In watching Iran, it can be tempting to conflate excitement with inevitability, and rallies with regime change. So far, U.S. President Barack Obama has carefully tempered his public rhetoric despite pressure from political rivals to issue a more fervent appeal on behalf of the protestors. His reserve seems designed to avoid Washington’s common trap of misguided optimism about systemic change in Iran. This administration understands that, for the moment, the United States can do far more to compromise any serious nuclear negotiations and undermine Iran’s nascent opposition than it can to advance the aims of the reformers.

It is still possible, perhaps even probable, that the Islamic Republic will survive this crisis with its leadership and its ideology intact by using the same tactics that have enabled it to survive the manifold challenges over the past 30 years — namely, making deals behind the scenes and cracking heads on the streets. However, if the crowds persist and Mousavi remains undaunted, the challenges to the regime will intensify, possibly beyond its capacity to withstand. Any substantial reversal in the official election verdict would effectively spell the demise of Khamenei’s authority and, by extension, usher in a powerful sense that the public can hold the Iranian state and its leadership accountable.
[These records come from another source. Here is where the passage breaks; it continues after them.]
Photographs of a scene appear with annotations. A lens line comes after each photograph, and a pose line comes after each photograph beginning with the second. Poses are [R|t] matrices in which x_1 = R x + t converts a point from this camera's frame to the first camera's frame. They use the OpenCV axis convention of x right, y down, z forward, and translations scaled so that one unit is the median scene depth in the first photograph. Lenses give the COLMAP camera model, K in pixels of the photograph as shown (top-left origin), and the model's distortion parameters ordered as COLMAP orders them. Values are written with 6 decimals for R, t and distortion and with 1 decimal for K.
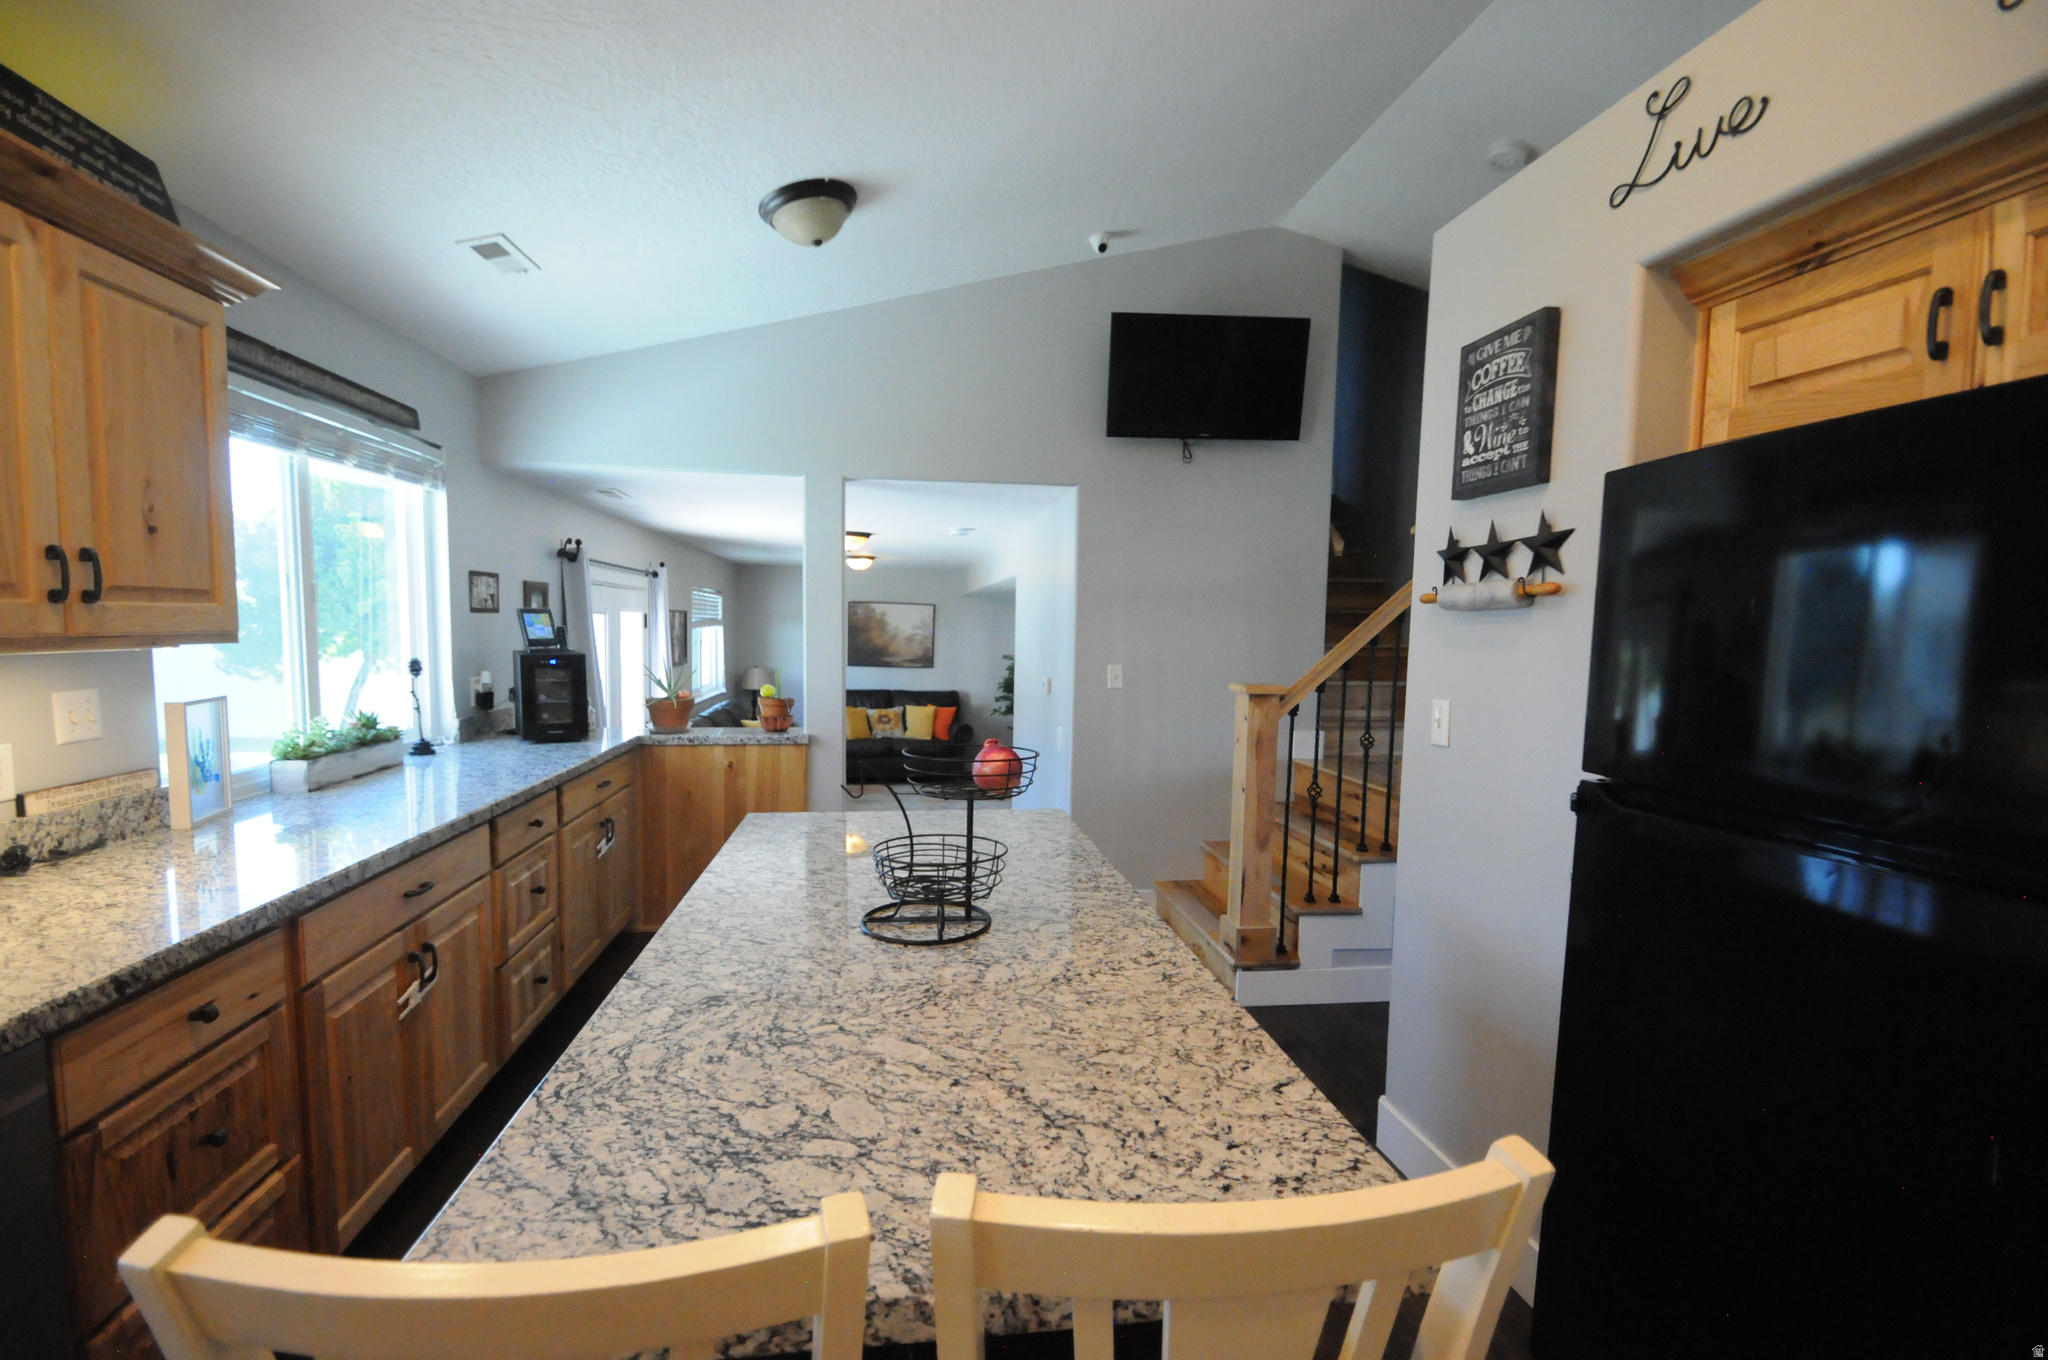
lens RADIAL K [[890.2, 0, 1004.3], [0, 890.2, 690.2], [0, 0, 1]] dist [0.003429, -0.011125]
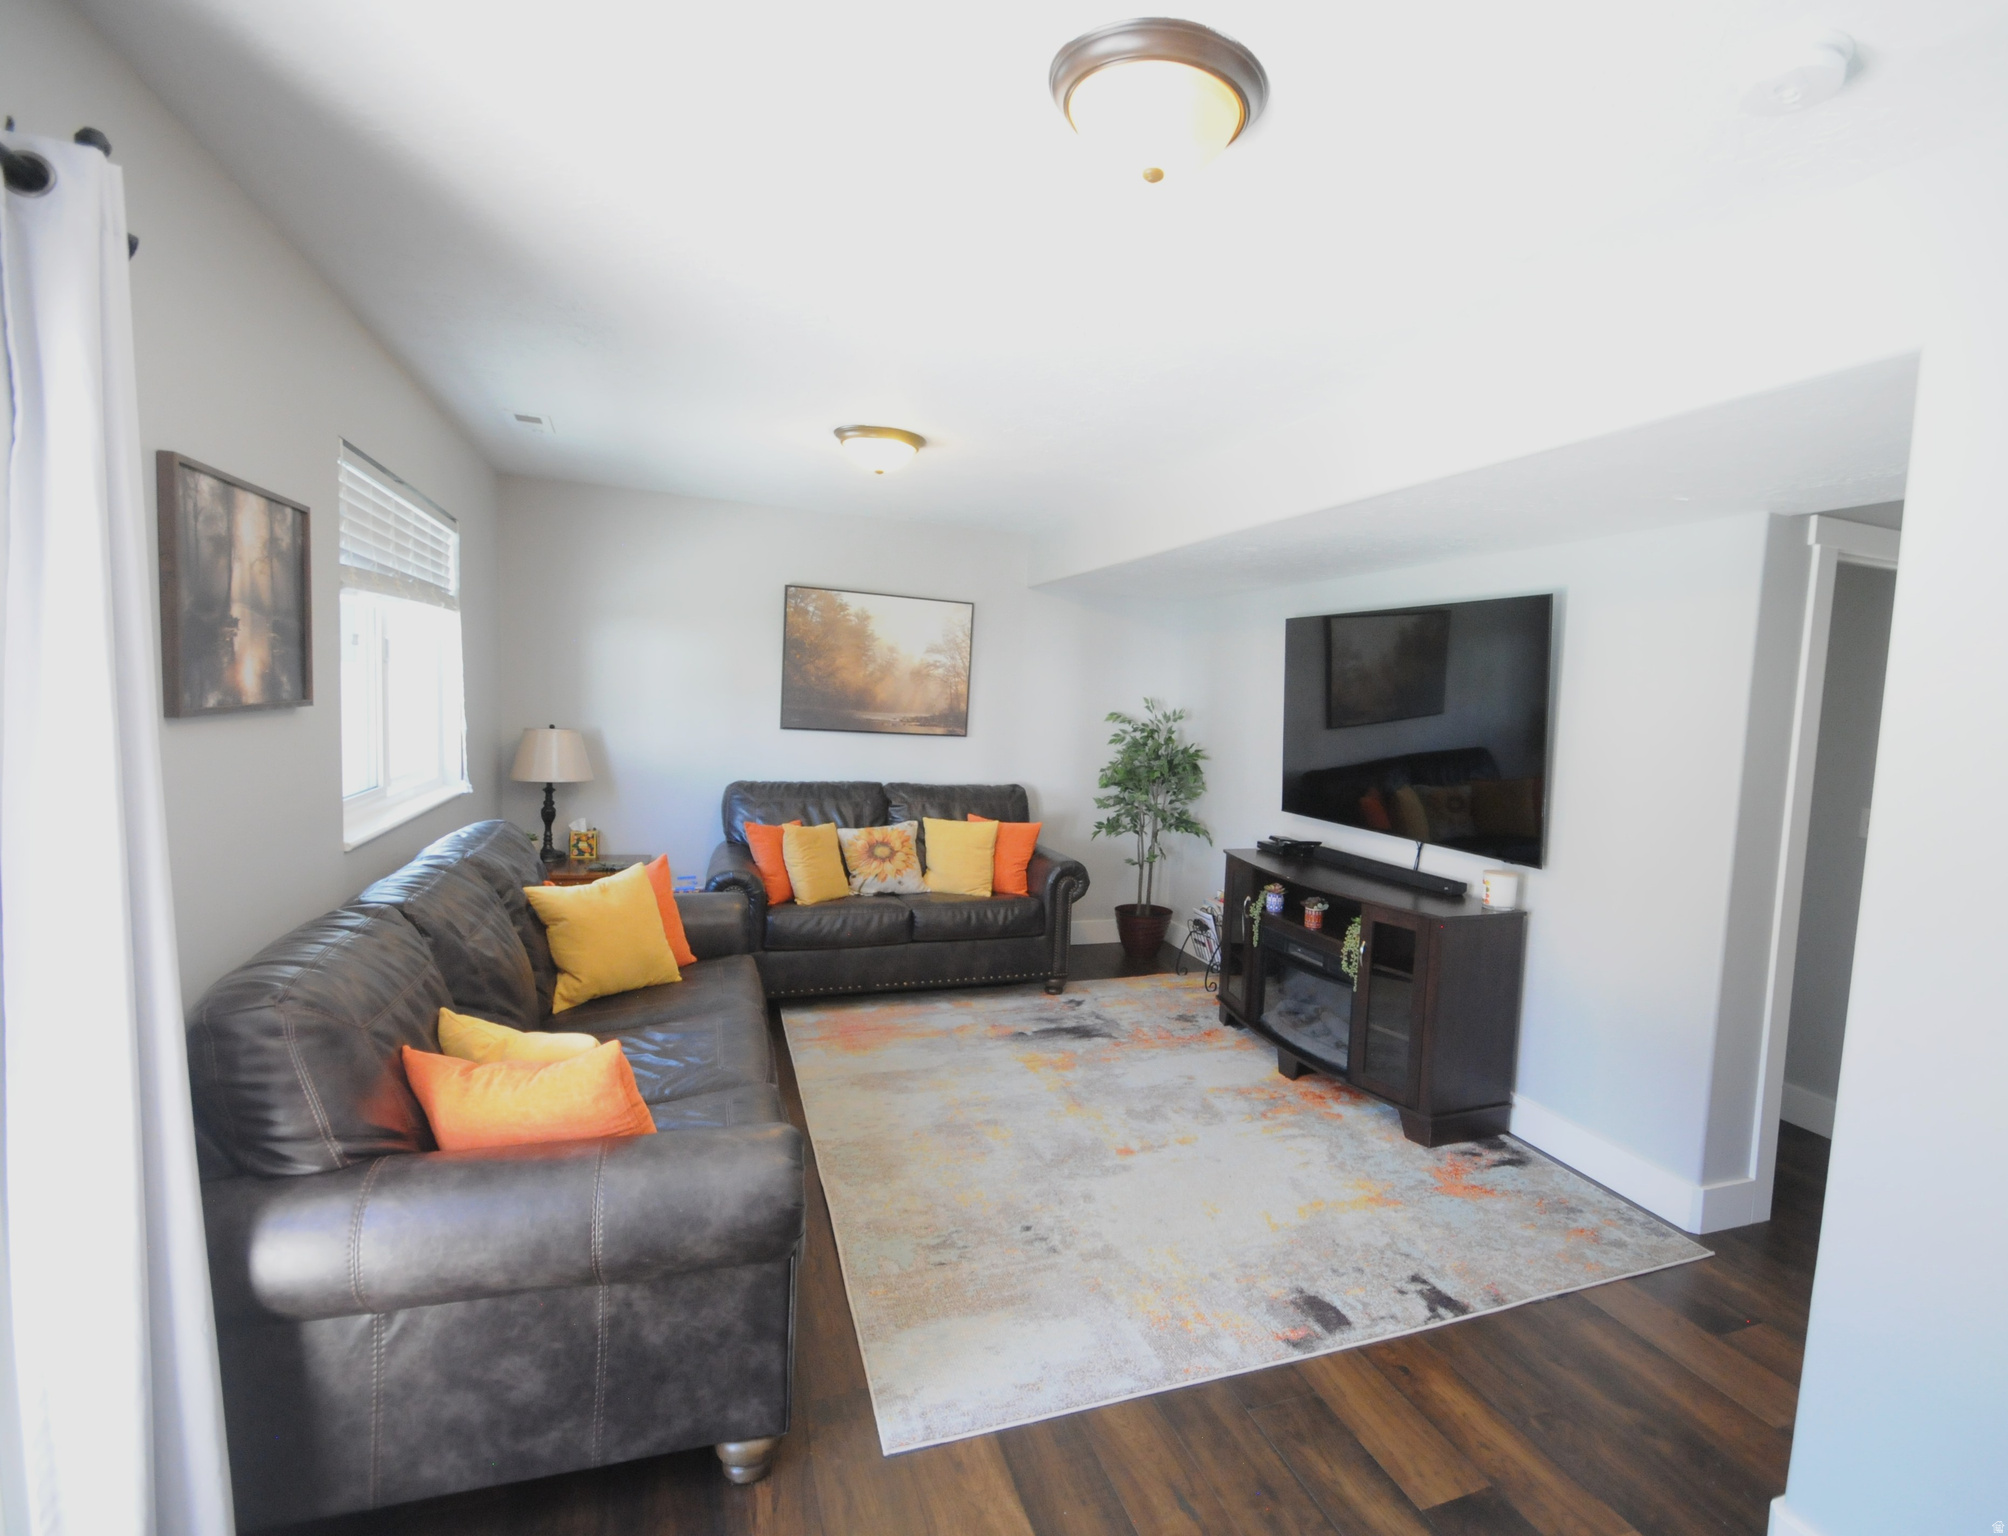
lens RADIAL K [[968.5, 0, 1108.5], [0, 968.5, 781.8], [0, 0, 1]] dist [0.004270, -0.000867]
pose [[0.958798, 0.006252, 0.284021, -0.160844], [-0.011135, 0.999817, 0.015581, -0.010417], [-0.283872, -0.018101, 0.958691, 0.501499]]
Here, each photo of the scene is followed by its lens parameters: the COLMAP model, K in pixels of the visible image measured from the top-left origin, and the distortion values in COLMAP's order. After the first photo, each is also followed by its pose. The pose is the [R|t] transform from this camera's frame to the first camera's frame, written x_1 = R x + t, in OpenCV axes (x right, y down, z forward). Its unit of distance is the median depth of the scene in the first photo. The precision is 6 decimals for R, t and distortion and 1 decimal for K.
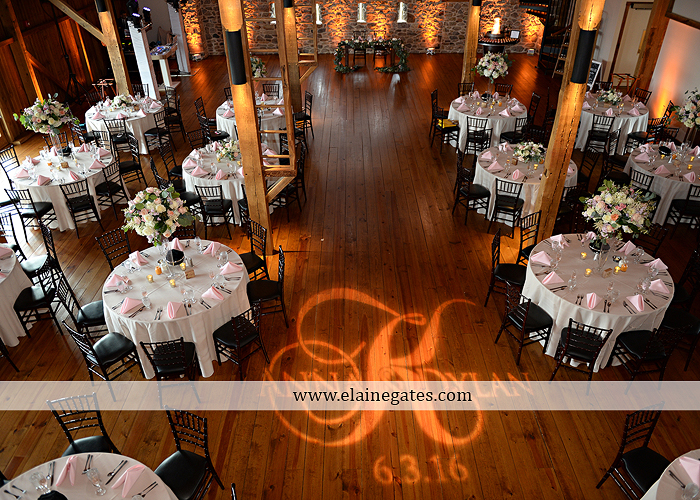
lens RADIAL K [[507.9, 0, 349.8], [0, 507.9, 251.1], [0, 0, 1]] dist [-0.044589, -0.005726]
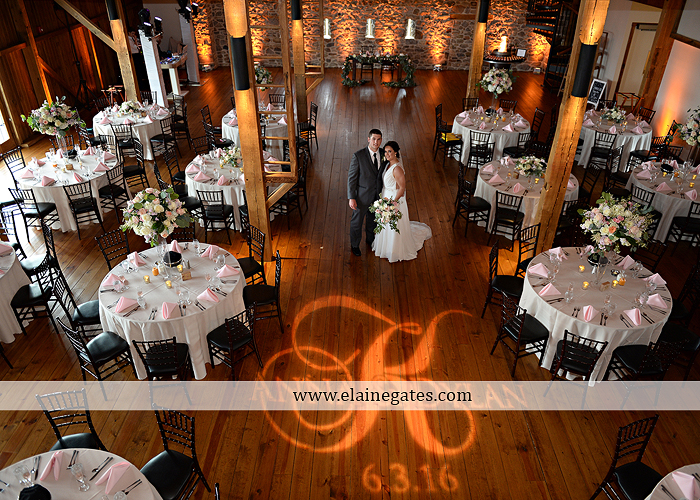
lens RADIAL K [[507.9, 0, 349.8], [0, 507.9, 249.9], [0, 0, 1]] dist [-0.044589, -0.005726]
pose [[0.999568, 0.027500, -0.010377, 0.011933], [-0.027817, 0.999108, -0.031756, 0.012421], [0.009494, 0.032031, 0.999442, -0.000239]]
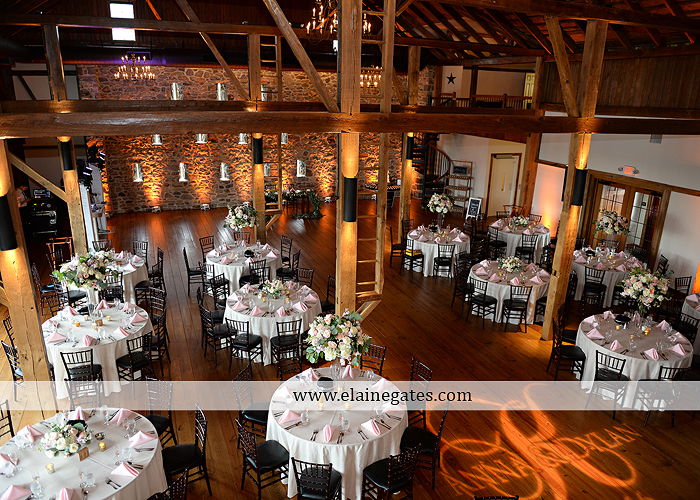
lens RADIAL K [[507.9, 0, 354.8], [0, 507.9, 250.8], [0, 0, 1]] dist [-0.044589, -0.005726]
pose [[0.928241, -0.080578, 0.363147, -0.489820], [0.180373, 0.951305, -0.249970, 0.016561], [-0.325321, 0.297534, 0.897574, -0.013101]]
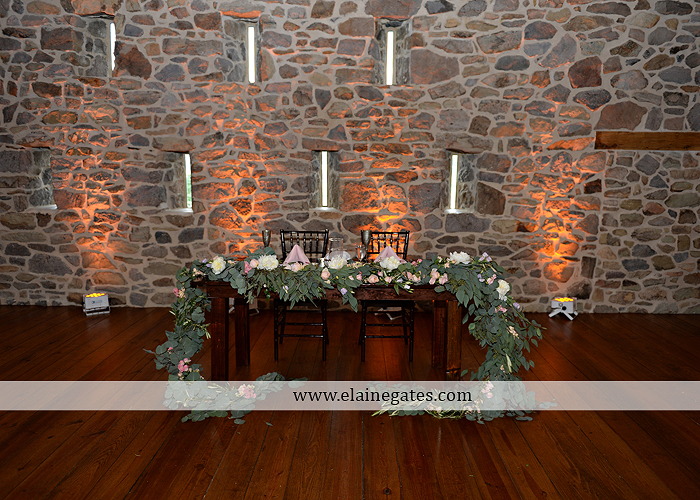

The developments of the past week have offered an unexpected vindication of the reform movement’s original strategy from the late 1990s, which aimed to apply pressure from below and negotiations at the top. Even if today’s reformers do not succeed, and the street protests are stamped out by the regime, or those elites tempted to side with Mousavi ultimately buckle under pressure, the Iran that emerges from this crisis will be markedly different from the country the world knew before the election.

The reformists on the streets and in the corridors of power have emphasized the moderate nature of their demands; neither group is seeking to overturn the Islamic system. This caution may help enable the regime to prevail, but its short-term survival may leave it fatally weakened. In the aftermath of a stolen election, Iranians will remain mobilized in unprecedented numbers against their government and the leadership will be undercut by profound internal cleavages. However the crisis unfolds, the Islamic Republic as it has existed for 30 years is over. What follows will — in either the short or long term — represent a genuine improvement for both the Iranian people and the international community.